Copula parameters given by Normal, T-student, and Frank Copulas evidence that the Euro and the Pound are the most correlated currencies. Dependence between the Euro and the Pound increased in the periods before the Global Financial Crisis (GFC) and decreased after that moment. The Yen and the Pound presented higher correlation during the periods between (1994-1999) and (2007-2012). This could be related with the impact of the Asian and the GFC crisis.

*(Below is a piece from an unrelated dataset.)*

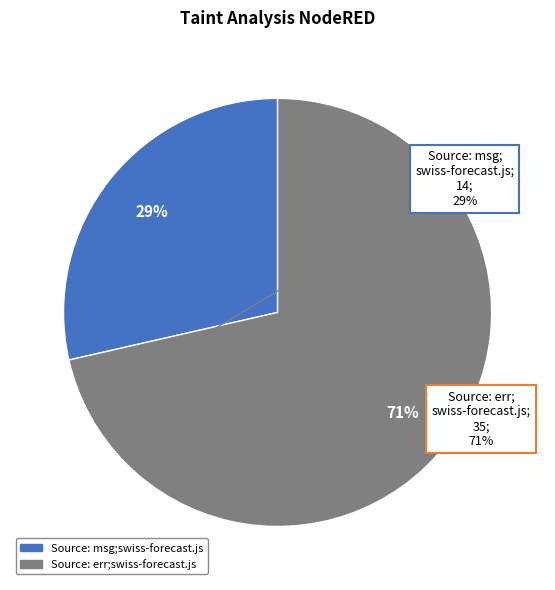

Does any single category account for the majority?

Yes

The Mexican Peso is the only currency that has increased its dependence parameters with the rest of the currencies in the sample from 1994 to 2012; after crisis its relation decreases, except with the Japanese Yen. This can be partly explained due to the Mexican peso being one of the most traded emerging currencies in the world. This currency becomes, therefore, a speculative instrument, vulnerable to other currencies movements.^{3}

In terms of conditional tail dependence, Clayton and Gumbel Copula evidence that Upper tail dependence is higher than the Lower one. This means that, dependence between currencies does not increase during high volatility periods; correlation is higher during low volatility periods (except for Euro-Peso (1994-1999) and Peso-Pound, Peso-Yen and Pound-Yen (2000-2007). Detailed results are presented in Appendix 1. Results are consistent with those obtained by ^{Fortin and Kuzmics (2002)} and ^{Nikoloulopoulos, Joe, and Li (2012)}.

Some mechanisms behind variations in the exchange rate dependence could include the following: common or differentiated monetary policy responses to changes in key international variables (for example: T-bills rate and oil prices); monetary programmes including Trouble Asset Rescue Program (TARP) and Quantitative Easing (QE), which increased worldwide liquidity; and news that changes investors' expectations motivating global asset allocation.

CONCLUSIONS

This paper has aimed to analyse asymmetric volatility dependence between the British Pound, Japanese Yen, Euro, and Mexican Peso compared to U.S. dollar during different periods of turmoil and subsequent calm sub-periods from 19942018. GARCH and TARCH models were used to model conditional variance. Once conditional volatility is estimated, Copula approach is employed to measure bivariate dependence between exchange rate volatility.

The TARCH model results indicates that there is leverage effect in series, which means that, negative news has a larger impact on the degree of dependence than positive news. Exchange rate series also presents long memory and persistence of shocks in the volatility.

In terms of copula results, the assumption of asymmetrical tail-dependence distribution is sustained. The empirical joint distribution of exchange rate volatility pairs displays high tail-dependence in the lower tail and low tail-dependence in the upper tail.

The copula results show strong evidence of time-varying and high average (tail) dependence in exchange rate volatility by pairs. These results have several important implications for hedging strategies and diversification benefits for FX traders and institutional investors. They also have important implications for both global investment risk management and international asset pricing by taking into account joint tail risk.

In this sense, currencies are assets used to build investment portfolios. Non-linear and extreme correlation level between two series is key information to be able to take financial decisions, in terms of diversification. On the other hand, exchange rate is one of the most important determinants of real return in a financial investment; thus, information about the common behaviour in currencies is also crucial to decide where to invest, according to market conditions (periods of calm and turmoil). Regarding pricing, correlation options or rainbow options are options relating to one asset that are only activated when a second asset moves in or out of a specific range. Extreme dependence is very important in terms of pricing these options and some other financial instruments.

Future research could include analysis of other variables, for example: commodities, bonds, and equities. Other GARCH models could also be included to compare results. In economic terms, future research may analyse fundamental factors to explain mechanisms and implications behind the exchange rate dependence.